The pandemic has made it difficult for those who order manufactured parts from overseas to inspect and see the part before delivery. Fictiv offers a solution. Including visibility and traceability features into its Digital Manufacturing Ecosystem (DME), customers can have the visibility, traceability, speed, and quality benefits they need for their high-tolerance, custom mechanical parts for prototyping and production. In response to evolving customer work-from-home requirements as well as more compressed NPI timelines, Fictiv’s transparency initiative brings into focus the otherwise opaque nature of traditional onshore and overseas manufacturing and introduces significant risk mitigation and cost-savings opportunities.
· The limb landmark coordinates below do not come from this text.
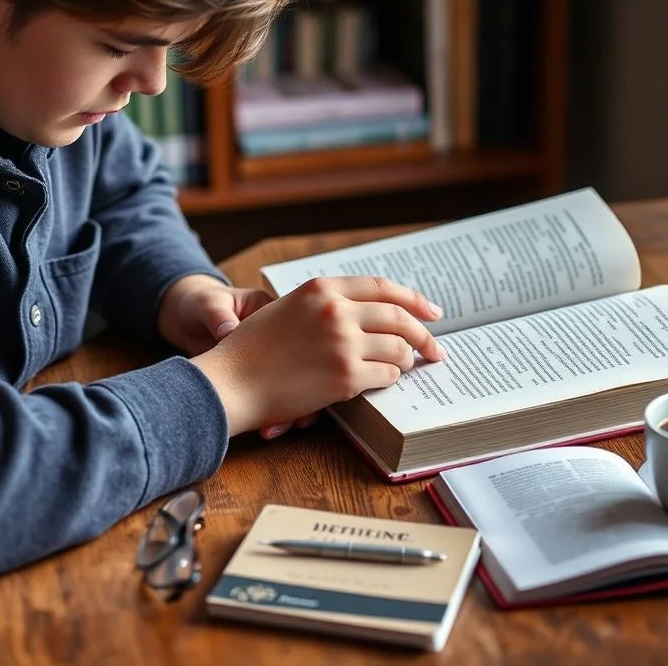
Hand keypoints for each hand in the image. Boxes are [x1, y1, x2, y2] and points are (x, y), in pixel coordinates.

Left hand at [157, 274, 315, 438]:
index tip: (297, 380)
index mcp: (277, 315)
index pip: (303, 338)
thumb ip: (220, 317)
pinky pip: (269, 400)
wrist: (184, 320)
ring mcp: (269, 365)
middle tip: (295, 417)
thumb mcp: (209, 305)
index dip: (305, 361)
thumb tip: (227, 332)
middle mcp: (280, 342)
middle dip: (302, 396)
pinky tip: (265, 428)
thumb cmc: (200, 303)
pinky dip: (268, 416)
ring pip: (290, 390)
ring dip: (287, 412)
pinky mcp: (256, 382)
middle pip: (303, 371)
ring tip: (275, 427)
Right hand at [191, 276, 445, 437]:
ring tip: (402, 367)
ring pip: (398, 348)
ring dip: (405, 360)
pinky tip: (380, 381)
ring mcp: (343, 343)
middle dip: (424, 334)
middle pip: (399, 316)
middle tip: (435, 349)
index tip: (432, 311)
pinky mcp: (346, 375)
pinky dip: (389, 379)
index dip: (413, 299)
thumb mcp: (288, 309)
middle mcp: (336, 310)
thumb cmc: (254, 350)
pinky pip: (387, 375)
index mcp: (322, 288)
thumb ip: (327, 304)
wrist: (232, 381)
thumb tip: (372, 313)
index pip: (382, 287)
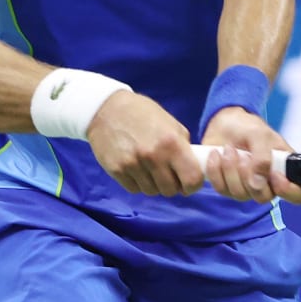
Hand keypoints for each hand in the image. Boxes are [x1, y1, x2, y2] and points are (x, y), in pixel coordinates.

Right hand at [85, 91, 206, 195]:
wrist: (107, 109)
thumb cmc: (142, 114)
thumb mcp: (171, 124)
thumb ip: (183, 147)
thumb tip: (193, 168)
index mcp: (172, 143)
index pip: (192, 179)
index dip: (194, 184)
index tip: (190, 182)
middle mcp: (153, 156)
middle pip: (171, 190)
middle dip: (172, 185)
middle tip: (168, 174)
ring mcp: (133, 165)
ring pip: (152, 191)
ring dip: (154, 184)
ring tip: (150, 169)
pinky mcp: (117, 171)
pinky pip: (134, 189)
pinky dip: (138, 183)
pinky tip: (137, 169)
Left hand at [201, 107, 300, 205]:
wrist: (225, 124)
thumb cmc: (249, 127)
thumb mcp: (260, 135)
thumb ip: (263, 158)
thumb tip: (258, 184)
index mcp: (286, 169)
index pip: (299, 194)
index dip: (289, 191)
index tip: (275, 176)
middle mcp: (269, 183)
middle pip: (263, 197)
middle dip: (249, 176)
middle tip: (243, 155)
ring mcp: (248, 187)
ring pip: (240, 194)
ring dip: (231, 170)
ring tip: (228, 149)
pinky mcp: (228, 187)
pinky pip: (222, 189)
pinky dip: (216, 171)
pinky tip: (216, 155)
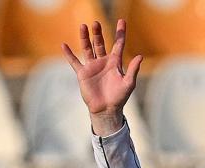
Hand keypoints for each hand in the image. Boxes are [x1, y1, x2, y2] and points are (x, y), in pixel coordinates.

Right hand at [61, 19, 141, 135]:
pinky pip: (74, 62)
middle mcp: (103, 62)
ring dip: (85, 38)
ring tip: (83, 26)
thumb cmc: (119, 97)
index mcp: (115, 62)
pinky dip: (69, 54)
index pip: (118, 44)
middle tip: (96, 23)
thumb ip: (133, 69)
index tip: (122, 21)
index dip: (120, 33)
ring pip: (87, 48)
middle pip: (100, 43)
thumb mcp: (129, 83)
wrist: (106, 109)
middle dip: (98, 33)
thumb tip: (140, 56)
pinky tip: (64, 45)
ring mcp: (92, 67)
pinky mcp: (83, 74)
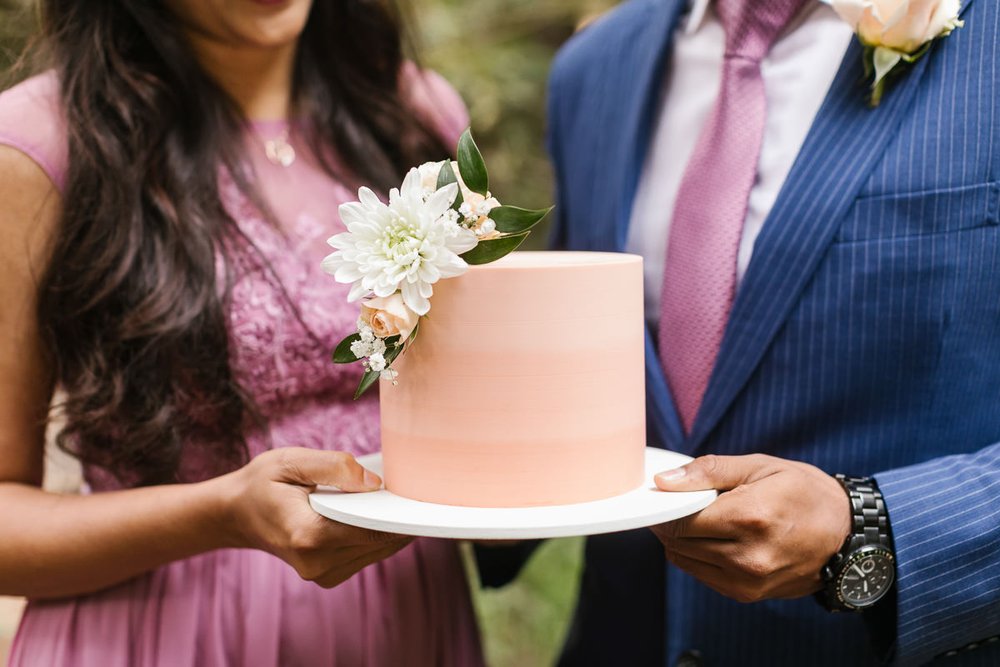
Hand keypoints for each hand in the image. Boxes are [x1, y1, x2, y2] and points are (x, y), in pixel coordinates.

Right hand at [219, 447, 412, 587]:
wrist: (236, 513)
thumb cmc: (263, 483)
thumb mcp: (291, 461)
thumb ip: (333, 467)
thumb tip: (374, 482)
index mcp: (308, 534)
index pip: (371, 530)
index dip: (400, 516)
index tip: (422, 499)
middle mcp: (317, 562)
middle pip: (379, 542)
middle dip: (399, 518)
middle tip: (419, 493)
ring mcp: (322, 574)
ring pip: (377, 551)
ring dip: (391, 527)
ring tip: (401, 500)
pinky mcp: (327, 576)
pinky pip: (366, 555)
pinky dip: (377, 535)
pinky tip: (381, 514)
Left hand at [650, 454, 850, 602]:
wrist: (848, 535)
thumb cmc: (804, 493)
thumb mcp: (759, 466)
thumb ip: (707, 472)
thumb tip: (663, 480)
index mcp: (750, 517)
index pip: (680, 520)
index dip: (666, 507)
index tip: (666, 494)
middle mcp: (747, 556)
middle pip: (678, 542)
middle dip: (671, 521)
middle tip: (682, 503)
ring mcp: (747, 581)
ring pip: (684, 561)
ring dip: (681, 540)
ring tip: (700, 519)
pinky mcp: (747, 595)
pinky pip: (701, 574)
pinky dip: (697, 556)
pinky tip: (714, 537)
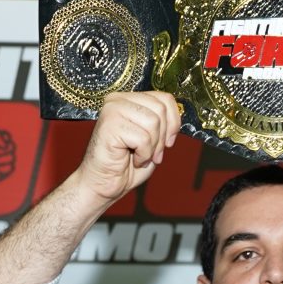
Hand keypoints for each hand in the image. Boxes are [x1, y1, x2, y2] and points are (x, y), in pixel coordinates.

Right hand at [72, 91, 181, 205]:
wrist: (103, 184)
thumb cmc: (125, 165)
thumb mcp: (152, 139)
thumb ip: (162, 122)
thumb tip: (179, 114)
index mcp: (128, 99)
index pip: (164, 98)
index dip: (173, 123)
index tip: (168, 142)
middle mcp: (117, 100)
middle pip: (160, 109)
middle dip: (162, 138)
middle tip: (151, 154)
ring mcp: (112, 110)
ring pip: (153, 122)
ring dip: (152, 147)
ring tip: (140, 156)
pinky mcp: (109, 125)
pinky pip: (143, 138)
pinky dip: (143, 154)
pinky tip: (132, 159)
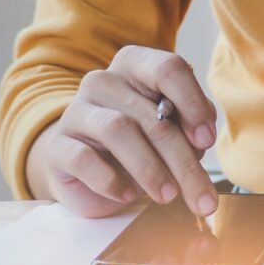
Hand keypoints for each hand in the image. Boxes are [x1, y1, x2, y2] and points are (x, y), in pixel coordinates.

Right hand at [26, 45, 217, 218]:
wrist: (90, 172)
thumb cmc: (144, 145)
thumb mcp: (175, 131)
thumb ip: (191, 127)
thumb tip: (201, 137)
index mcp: (137, 67)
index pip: (168, 68)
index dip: (192, 103)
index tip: (207, 140)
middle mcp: (103, 82)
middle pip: (151, 116)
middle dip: (183, 161)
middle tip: (202, 197)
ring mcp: (76, 112)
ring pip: (118, 131)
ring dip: (150, 169)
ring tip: (168, 195)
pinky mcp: (57, 146)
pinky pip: (83, 159)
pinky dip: (110, 181)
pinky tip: (126, 194)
Key Transparency Features:
–On-Demand Production Status: detailed current production status of all the parts within every order, immediately and online;
–Virtual Inspection Photos: inspection photos from manufacturing partner facilities, before the parts are delivered;
–Centralized Access to Quality Documentation: material certifications, certificates of conformance, and inspection documentation all available in one place;
–Order Configuration Details: centralized access to 2D and 3D design files, thread specifications, material and process configurations, and invoices for all Fictiv orders;
–Historical DFM: digitally call up previous manufacturability feedback for all ordered parts to inform future design cycles;
–Reorders: streamlined quoting process to reorder parts and lock-in previous pricing;
–Shipment Tracking: aggregate tracking links from third-party providers to keep all shipments in one secure place.
These new features integrate seamlessly into the Fictiv digital thread. The data produced from Fictiv’s digital thread helps drive automation through the Fictiv DME to speed up production and prevent errors.
For example, every part produced through the Fictiv DME receives a minimum of five-dimensional inspections, with the resulting data captured digitally for fast and simple validation by Fictiv teams and customers.
“Historically, companies were working in the dark, relying on paper-based workflows, including phone calls late at night, file transfers, emails, and time-consuming site inspections when it came to overseas manufacturing – a risky, expensive process that often resulted in delays and quality issues,” said Fictiv CEO Dave Evans. “Fictiv’s transparency initiative is better because our quality engineers and customers can inspect a part all along the way. These features introduce a disruptive set of visibility controls and prompts that peel back the covers and make it possible for engineers and supply chain managers to clearly see, communicate, and track progress of manufacturing work and come away with complete confidence in quality outcomes, delivery times, and costs.”
Gregg Miner is a product development and prototyping specialist who has spent his career helping bring products to market for companies like Oculus, Facebook, Apple, and Bell Helmets. “Quality control for overseas manufacturing is an expansive, herculean effort, requiring multiple week-long trips every year pre-pandemic for an entire team, totaling hundreds of thousands of dollars in hard expenditures and lost opportunity costs,” explained Miner. “Now, there isn’t even an option for travel, forcing companies to accept whatever product shows up at their door. Fictiv is breaking new ground with its initiative.”
Transparency is particularly important to unlock innovation in the robotics sector, which is expected to reach $64 billion by 2023, according to a 2019 BCC Research report. Fictiv already serves a significant number of all venture-backed robotics companies requiring high-tolerance machined parts.